Sunday, November 16, 2008

Airfix "E-Boat"

I have problems sticking to a basic collection, as one may have noticed already, but I do happen to be pretty good at collecting 1/72nd scale torpedo boats. As in all of them, meaning all of the commercially available ones. The newest and arguably the spiffiest is the Revell S-100 Schnellboot, the last and biggest of the torpedo boats the Germans used in World War Two. But not too far down on the spiffy ladder is the old Airfix S-7, rather unhelpfully called an "E-Boat" on the boxtop and requiring reference materials to figure out exactly what kind of Schnellboot it is. Well, it's an S-7, decidedly prewar and almost unarmed compared to the S-100. I bet the guy out ahead of the fairwater on that single MG-34 feels confident...

Anyhow, it's a good kit. I don't know why, but Airfix's 1/72nd scale boat molds just don't seem to degrade over time. The Revell PT-109 is getting pretty ghastly - the figures alone are worthy of the Cryptkeeper's cackle - but the Airfix molds still seem to be in pretty good shape. Did they use better metal? Were they stored in a better environment? Did Airfix just make fewer of them? (Not on my account; I've disposed of three of their "E-Boat" kits over the years, and I do place emphasis on "disposed".)

Anyway, it's a nice kit. It's also relatively easy to paint. After finishing the minimal assembly of the hull and deck and spending several quality evenings sanding out the joints on the lower hull while watching Dr. G Medical Examiner, I spray-painted the whole works flat white. I decided that I would build it as though it were in the first year of the war, that is, very light in color, mast lowered, and no hull numbers. So flat white it was, though I had to take a black felt marker and scribble the word schnellbootweiss on my can of Krylon flat white so I could prove to quibblers that I really HAD painted it the right color.

Then I fixed up a card table by the TV and fetched some craft paint and painted the deck with a dark grey called "Charcoal" to represent the anti-marring coating the Germans used. Charcoal seems to be too dark. Compared to the white hull it's practically flat black. But it's what I had, and I figure once I apply a light grey wash over the ersatz schnellbootweiss it won't look quite so stark. It took about three coats to get good coverage, but that's why they make more than one episode of Dr. G Medical Examiner, isn't it? (I watch a lot of that show, as it turns out.)

It's been fun. And best of all, no grasshoppers.

My workshop is extraordinarily filthy these days.

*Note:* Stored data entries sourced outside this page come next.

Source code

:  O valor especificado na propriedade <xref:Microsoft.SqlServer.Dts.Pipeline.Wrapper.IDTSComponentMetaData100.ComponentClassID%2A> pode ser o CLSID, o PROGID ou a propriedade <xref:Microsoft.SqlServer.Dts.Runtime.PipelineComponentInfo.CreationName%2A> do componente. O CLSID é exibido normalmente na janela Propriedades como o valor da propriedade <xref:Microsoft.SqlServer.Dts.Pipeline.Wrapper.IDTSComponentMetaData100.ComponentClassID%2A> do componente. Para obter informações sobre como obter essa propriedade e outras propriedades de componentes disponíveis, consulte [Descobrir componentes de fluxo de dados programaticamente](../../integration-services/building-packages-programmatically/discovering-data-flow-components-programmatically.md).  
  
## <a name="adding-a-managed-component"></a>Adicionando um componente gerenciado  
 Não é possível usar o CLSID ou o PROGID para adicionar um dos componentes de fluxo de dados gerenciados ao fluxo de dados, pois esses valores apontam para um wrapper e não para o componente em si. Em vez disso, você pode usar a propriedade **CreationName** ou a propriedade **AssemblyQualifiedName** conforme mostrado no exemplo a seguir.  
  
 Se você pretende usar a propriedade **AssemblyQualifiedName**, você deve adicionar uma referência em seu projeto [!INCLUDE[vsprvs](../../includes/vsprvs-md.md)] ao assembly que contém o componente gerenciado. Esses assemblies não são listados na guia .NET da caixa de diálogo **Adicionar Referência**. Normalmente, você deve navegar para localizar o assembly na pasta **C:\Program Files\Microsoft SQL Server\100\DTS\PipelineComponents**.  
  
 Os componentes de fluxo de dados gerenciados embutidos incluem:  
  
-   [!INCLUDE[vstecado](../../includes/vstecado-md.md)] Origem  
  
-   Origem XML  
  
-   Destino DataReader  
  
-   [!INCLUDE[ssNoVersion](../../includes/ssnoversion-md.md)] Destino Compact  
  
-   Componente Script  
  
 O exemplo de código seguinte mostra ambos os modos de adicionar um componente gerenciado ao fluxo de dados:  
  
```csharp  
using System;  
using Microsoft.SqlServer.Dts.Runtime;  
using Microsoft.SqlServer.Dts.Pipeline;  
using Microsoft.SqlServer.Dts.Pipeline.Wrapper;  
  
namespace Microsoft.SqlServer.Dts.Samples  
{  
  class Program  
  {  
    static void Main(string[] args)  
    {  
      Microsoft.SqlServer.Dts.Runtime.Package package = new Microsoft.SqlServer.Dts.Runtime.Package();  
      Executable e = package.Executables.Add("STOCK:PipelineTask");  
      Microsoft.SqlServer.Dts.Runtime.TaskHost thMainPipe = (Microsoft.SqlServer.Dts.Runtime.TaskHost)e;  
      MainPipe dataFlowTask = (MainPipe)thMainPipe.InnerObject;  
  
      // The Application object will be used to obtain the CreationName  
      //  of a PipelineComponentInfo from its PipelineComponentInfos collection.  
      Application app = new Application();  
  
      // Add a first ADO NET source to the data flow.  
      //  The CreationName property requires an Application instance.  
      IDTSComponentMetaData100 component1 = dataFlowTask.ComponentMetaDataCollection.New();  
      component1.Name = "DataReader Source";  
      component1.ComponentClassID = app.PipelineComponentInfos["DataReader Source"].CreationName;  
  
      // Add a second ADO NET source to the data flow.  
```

It's full of dust, grasshoppers, spiders, dead leaves, cigarette ashes, hair and God knows what all else. It needs to be thoroughly and vigorously cleaned before I can really contemplate doing much work out there. It needs the leaf blower, but running the leaf blower in the garage is hell on my respiration unless I wear a dust mask, and I seem to be fresh out. Damn!